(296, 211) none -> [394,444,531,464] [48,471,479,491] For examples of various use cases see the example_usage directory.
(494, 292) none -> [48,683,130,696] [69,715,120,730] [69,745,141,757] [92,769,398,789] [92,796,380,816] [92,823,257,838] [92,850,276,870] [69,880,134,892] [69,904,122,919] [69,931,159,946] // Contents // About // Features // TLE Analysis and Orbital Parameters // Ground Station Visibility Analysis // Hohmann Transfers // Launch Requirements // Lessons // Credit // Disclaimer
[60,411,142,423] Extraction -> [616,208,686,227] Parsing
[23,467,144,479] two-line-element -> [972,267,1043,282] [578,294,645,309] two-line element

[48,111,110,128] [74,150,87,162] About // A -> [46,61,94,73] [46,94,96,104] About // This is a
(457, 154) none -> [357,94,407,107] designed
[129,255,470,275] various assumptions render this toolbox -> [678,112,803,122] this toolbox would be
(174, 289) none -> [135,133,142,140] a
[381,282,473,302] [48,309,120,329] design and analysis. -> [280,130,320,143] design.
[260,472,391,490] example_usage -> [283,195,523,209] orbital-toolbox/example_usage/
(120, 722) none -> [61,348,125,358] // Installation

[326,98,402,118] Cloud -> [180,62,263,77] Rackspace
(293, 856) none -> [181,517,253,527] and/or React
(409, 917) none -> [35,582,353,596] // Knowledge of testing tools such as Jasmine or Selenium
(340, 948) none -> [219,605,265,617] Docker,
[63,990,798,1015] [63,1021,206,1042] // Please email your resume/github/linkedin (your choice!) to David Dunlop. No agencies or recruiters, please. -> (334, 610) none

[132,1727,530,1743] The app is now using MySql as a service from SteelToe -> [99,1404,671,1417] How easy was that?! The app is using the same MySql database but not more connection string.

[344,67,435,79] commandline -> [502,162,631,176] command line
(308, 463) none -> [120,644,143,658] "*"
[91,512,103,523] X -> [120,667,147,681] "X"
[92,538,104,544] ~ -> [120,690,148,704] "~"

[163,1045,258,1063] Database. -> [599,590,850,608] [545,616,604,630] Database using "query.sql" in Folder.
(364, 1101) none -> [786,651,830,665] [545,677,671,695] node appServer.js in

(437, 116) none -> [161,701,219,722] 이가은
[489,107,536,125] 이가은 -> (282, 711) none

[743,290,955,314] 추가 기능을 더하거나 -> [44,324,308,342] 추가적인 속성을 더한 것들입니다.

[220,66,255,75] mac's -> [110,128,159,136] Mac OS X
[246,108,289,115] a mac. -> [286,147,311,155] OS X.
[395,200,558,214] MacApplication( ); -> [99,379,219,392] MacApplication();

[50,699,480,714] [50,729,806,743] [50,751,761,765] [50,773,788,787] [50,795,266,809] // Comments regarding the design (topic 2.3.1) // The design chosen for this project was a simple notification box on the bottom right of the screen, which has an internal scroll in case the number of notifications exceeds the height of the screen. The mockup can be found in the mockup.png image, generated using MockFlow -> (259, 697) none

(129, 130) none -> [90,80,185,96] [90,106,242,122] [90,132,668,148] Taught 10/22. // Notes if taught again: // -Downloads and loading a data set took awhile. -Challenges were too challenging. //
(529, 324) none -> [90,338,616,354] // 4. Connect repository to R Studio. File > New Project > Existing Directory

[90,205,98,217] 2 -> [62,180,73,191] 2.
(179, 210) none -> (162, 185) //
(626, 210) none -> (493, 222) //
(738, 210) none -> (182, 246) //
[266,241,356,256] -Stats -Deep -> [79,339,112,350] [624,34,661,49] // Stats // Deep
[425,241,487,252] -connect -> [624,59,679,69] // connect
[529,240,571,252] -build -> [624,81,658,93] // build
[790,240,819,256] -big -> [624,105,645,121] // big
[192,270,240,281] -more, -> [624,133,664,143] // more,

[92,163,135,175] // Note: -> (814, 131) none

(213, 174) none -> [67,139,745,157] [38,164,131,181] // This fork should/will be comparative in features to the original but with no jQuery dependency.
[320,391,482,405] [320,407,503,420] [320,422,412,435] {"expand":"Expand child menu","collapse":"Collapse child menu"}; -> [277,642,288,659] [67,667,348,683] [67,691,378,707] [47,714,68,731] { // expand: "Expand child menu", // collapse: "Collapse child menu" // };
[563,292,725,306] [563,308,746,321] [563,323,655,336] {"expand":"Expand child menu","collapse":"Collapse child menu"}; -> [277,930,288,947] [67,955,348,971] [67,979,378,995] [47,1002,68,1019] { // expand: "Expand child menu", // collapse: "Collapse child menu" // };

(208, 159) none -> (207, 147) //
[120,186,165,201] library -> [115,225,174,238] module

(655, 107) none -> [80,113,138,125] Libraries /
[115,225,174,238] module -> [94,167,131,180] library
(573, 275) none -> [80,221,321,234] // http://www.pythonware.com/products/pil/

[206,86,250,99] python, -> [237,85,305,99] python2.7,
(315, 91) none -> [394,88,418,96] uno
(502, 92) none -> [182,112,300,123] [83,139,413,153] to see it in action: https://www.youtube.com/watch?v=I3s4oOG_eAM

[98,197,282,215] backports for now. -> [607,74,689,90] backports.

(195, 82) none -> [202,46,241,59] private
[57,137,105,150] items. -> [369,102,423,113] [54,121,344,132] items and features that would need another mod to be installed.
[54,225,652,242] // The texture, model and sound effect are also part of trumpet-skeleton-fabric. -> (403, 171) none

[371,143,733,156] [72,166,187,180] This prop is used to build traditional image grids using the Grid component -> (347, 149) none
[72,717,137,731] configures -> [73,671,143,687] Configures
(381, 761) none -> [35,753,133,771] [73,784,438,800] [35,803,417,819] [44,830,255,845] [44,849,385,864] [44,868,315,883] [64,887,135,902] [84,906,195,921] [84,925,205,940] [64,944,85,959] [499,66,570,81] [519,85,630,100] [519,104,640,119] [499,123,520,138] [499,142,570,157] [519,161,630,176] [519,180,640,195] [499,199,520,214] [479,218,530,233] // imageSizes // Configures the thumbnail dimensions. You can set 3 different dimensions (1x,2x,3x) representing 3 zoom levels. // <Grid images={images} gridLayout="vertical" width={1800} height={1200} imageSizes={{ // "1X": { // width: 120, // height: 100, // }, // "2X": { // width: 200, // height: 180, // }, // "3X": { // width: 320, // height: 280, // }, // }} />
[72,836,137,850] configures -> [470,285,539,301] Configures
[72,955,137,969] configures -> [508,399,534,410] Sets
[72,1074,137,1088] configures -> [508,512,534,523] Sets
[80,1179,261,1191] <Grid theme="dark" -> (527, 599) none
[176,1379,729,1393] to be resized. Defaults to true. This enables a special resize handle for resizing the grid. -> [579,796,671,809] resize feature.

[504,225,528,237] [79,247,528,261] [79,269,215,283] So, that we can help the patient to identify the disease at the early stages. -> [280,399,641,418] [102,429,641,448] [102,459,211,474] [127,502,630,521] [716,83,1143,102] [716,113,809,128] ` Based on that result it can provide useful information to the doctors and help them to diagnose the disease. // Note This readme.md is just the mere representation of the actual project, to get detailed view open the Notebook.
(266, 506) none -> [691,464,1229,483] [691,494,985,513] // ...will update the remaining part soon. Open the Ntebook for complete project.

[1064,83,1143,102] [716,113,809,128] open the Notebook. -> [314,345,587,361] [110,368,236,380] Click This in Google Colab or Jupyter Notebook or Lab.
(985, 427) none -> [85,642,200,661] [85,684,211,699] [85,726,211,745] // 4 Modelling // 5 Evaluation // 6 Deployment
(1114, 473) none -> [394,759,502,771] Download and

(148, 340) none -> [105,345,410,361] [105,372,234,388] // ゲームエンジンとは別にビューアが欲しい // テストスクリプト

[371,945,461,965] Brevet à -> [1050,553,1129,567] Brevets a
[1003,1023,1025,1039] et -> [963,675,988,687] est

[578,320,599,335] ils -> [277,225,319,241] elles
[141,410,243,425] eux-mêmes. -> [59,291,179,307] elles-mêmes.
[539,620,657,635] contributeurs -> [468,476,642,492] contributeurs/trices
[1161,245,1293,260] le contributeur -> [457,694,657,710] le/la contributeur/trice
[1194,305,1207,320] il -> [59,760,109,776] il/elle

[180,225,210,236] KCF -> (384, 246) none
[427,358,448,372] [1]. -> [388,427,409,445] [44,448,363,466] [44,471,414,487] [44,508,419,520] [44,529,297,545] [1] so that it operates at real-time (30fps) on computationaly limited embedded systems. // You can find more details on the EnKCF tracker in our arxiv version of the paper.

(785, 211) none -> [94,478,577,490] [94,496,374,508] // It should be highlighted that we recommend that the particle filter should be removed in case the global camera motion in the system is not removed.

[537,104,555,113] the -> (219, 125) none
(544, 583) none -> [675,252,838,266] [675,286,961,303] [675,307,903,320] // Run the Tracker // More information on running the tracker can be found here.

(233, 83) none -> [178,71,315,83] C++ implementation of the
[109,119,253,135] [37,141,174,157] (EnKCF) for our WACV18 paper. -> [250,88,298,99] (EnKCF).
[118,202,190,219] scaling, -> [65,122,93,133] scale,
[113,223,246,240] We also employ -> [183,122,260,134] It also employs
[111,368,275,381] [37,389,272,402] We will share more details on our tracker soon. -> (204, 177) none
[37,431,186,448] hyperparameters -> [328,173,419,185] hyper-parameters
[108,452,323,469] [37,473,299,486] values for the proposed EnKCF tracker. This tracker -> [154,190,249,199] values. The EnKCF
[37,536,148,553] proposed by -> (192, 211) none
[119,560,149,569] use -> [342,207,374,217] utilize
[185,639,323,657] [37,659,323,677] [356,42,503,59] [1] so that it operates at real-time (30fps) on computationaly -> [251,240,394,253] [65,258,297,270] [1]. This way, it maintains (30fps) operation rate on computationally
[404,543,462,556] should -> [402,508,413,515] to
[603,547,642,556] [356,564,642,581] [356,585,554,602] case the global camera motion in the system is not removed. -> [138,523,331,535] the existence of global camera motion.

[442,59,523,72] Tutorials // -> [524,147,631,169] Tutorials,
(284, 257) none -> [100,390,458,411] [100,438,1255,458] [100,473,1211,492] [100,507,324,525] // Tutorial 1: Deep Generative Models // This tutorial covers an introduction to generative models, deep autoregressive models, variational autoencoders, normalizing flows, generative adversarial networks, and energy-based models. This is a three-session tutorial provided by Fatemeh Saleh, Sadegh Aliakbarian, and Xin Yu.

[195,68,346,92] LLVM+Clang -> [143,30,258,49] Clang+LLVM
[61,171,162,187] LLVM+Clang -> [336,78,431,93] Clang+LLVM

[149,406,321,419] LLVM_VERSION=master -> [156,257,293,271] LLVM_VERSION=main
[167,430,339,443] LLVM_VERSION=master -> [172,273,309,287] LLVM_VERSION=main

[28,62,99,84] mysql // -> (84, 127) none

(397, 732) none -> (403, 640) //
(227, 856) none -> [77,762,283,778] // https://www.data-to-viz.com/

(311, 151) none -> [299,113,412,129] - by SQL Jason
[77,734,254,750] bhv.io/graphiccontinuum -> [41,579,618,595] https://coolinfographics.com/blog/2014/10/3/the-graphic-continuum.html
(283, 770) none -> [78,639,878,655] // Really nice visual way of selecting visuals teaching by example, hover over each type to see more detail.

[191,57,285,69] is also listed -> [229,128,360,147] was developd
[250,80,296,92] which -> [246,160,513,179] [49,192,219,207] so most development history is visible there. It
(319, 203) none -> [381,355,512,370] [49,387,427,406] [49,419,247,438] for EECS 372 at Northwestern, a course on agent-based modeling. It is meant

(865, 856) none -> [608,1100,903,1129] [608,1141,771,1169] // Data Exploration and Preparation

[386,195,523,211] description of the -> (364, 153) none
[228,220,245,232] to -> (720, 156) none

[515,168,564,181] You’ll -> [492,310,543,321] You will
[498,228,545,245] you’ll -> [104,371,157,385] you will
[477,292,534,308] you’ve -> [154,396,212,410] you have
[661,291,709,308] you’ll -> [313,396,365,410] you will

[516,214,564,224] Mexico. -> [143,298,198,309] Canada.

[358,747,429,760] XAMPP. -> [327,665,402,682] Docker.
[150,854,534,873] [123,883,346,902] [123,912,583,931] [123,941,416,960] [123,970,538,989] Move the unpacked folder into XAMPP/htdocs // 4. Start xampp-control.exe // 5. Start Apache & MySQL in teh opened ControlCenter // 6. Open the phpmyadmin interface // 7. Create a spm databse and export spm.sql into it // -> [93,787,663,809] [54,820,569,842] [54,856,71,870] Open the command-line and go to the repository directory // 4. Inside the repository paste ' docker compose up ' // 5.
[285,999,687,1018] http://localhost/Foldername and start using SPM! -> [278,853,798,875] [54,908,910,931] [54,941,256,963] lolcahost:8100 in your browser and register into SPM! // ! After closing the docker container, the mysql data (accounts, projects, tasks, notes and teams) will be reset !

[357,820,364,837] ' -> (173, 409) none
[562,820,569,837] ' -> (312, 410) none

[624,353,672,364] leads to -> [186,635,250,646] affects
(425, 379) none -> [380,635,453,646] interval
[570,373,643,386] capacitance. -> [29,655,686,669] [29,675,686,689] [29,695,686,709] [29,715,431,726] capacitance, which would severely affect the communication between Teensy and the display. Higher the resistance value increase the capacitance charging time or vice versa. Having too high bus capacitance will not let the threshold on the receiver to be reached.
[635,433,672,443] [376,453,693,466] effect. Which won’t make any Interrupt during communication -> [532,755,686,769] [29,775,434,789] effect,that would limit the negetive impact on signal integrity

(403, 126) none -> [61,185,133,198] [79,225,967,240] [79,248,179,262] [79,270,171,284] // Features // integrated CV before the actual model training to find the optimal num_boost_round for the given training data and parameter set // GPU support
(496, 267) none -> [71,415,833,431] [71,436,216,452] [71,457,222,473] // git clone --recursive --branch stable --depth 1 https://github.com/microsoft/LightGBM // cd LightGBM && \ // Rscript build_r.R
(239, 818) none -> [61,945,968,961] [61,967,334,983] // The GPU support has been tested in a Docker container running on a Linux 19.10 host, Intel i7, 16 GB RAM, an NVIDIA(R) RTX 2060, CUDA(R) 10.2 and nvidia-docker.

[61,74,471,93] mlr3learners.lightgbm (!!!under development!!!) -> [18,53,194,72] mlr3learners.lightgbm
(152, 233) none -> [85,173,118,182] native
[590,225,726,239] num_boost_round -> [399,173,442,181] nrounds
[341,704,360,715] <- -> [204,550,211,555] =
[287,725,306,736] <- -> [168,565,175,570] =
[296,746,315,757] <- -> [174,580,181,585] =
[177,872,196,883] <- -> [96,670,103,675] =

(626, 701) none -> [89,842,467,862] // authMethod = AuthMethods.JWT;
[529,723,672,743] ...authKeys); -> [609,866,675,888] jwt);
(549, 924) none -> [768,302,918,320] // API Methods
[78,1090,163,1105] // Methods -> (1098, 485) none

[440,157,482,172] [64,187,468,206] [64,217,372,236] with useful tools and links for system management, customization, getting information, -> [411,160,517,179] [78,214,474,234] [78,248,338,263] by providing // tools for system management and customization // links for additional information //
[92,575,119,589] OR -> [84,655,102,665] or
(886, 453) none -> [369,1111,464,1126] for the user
---*---
Provide only the number of lines above that contain the word "into".

■ Exercise result ■
2